Escapes (sed, a stream editor)

Next: Multibyte characters and Locale Considerations, Previous: Back-references and Subexpressions, Up: Regular Expressions: selecting text [Contents][Index]

5.8 Escape Sequences - specifying special characters ¶

Until this chapter, we have only encountered escapes of the form ‘\^’, which tell sed not to interpret the circumflex as a special character, but rather to take it literally. For example, ‘\*’ matches a single asterisk rather than zero or more backslashes.

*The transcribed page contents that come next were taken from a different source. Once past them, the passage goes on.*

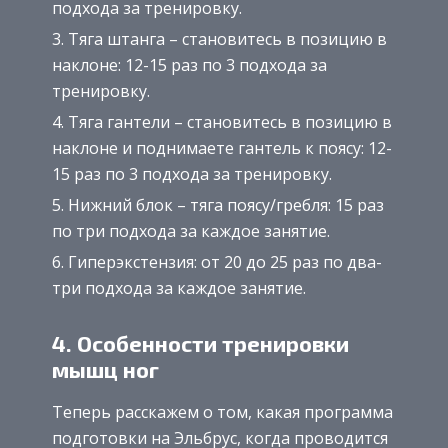
подхода за тренировку.
Тяга штанга – становитесь в позицию в
наклоне: 12-15 раз по 3 подхода за
тренировку.
Тяга гантели – становитесь в позицию в
наклоне и поднимаете гантель к поясу: 12-
15 раз по 3 подхода за тренировку.
Нижний блок – тяга поясу/гребля: 15 раз
по три подхода за каждое занятие.
Гиперэкстензия: от 20 до 25 раз по два-
три подхода за каждое занятие.
4. Особенности тренировки
мышц ног
Теперь расскажем о том, какая программа
подготовки на Эльбрус, когда проводится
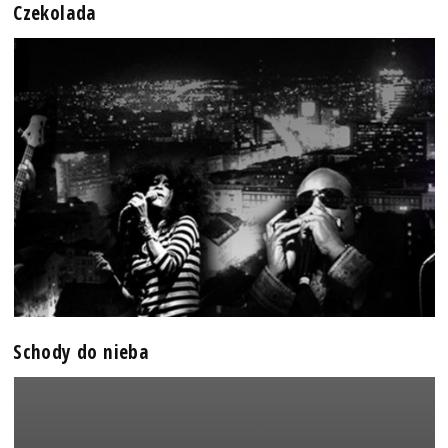
Czekolada
Schody do nieba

This chapter introduces another kind of escape⁶—that is, escapes that are applied to a character or sequence of characters that ordinarily are taken literally, and that sed replaces with a special character. This provides a way of encoding non-printable characters in patterns in a visible manner. There is no restriction on the appearance of non-printing characters in a sed script but when a script is being prepared in the shell or by text editing, it is usually easier to use one of the following escape sequences than the binary character it represents:

The list of these escapes is:

\a: Produces or matches a BEL character, that is an “alert” (ASCII 7).
\f: Produces or matches a form feed (ASCII 12).
\n: Produces or matches a newline (ASCII 10).
\r: Produces or matches a carriage return (ASCII 13).
\t: Produces or matches a horizontal tab (ASCII 9).
\v: Produces or matches a so called “vertical tab” (ASCII 11).
\cx: Produces or matches CONTROL-x, where x is any character. The precise effect of ‘\cx’ is as follows: if x is a lower case letter, it is converted to upper case. Then bit 6 of the character (hex 40) is inverted. Thus ‘\cz’ becomes hex 1A, but ‘\c{’ becomes hex 3B, while ‘\c;’ becomes hex 7B.
\dxxx: Produces or matches a character whose decimal ASCII value is xxx.
\oxxx: Produces or matches a character whose octal ASCII value is xxx.
\xxx: Produces or matches a character whose hexadecimal ASCII value is xx.

‘\b’ (backspace) was omitted because of the conflict with the existing “word boundary” meaning.

Escaping Precedence

5.8.1 Escaping Precedence ¶

GNU sed processes escape sequences before passing the text onto the regular-expression matching of the s/// command and address matching. Thus the following two commands are equivalent (‘0x5e’ is the hexadecimal ASCII value of the character ‘^’):

$ echo 'a^c' | sed 's/^/b/'
ba^c

$ echo 'a^c' | sed 's/\x5e/b/'
ba^c

As are the following (‘0x5b’,‘0x5d’ are the hexadecimal ASCII values of ‘[’,‘]’, respectively):

$ echo abc | sed 's/[a]/x/'
xbc
$ echo abc | sed 's/\x5ba\x5d/x/'
xbc

However it is recommended to avoid such special characters due to unexpected edge-cases. For example, the following are not equivalent:

$ echo 'a^c' | sed 's/\^/b/'
abc

$ echo 'a^c' | sed 's/\\\x5e/b/'
a^c

Footnotes

(6)

All the escapes introduced here are GNU extensions, with the exception of \n. In basic regular expression mode, setting POSIXLY_CORRECT disables them inside bracket expressions.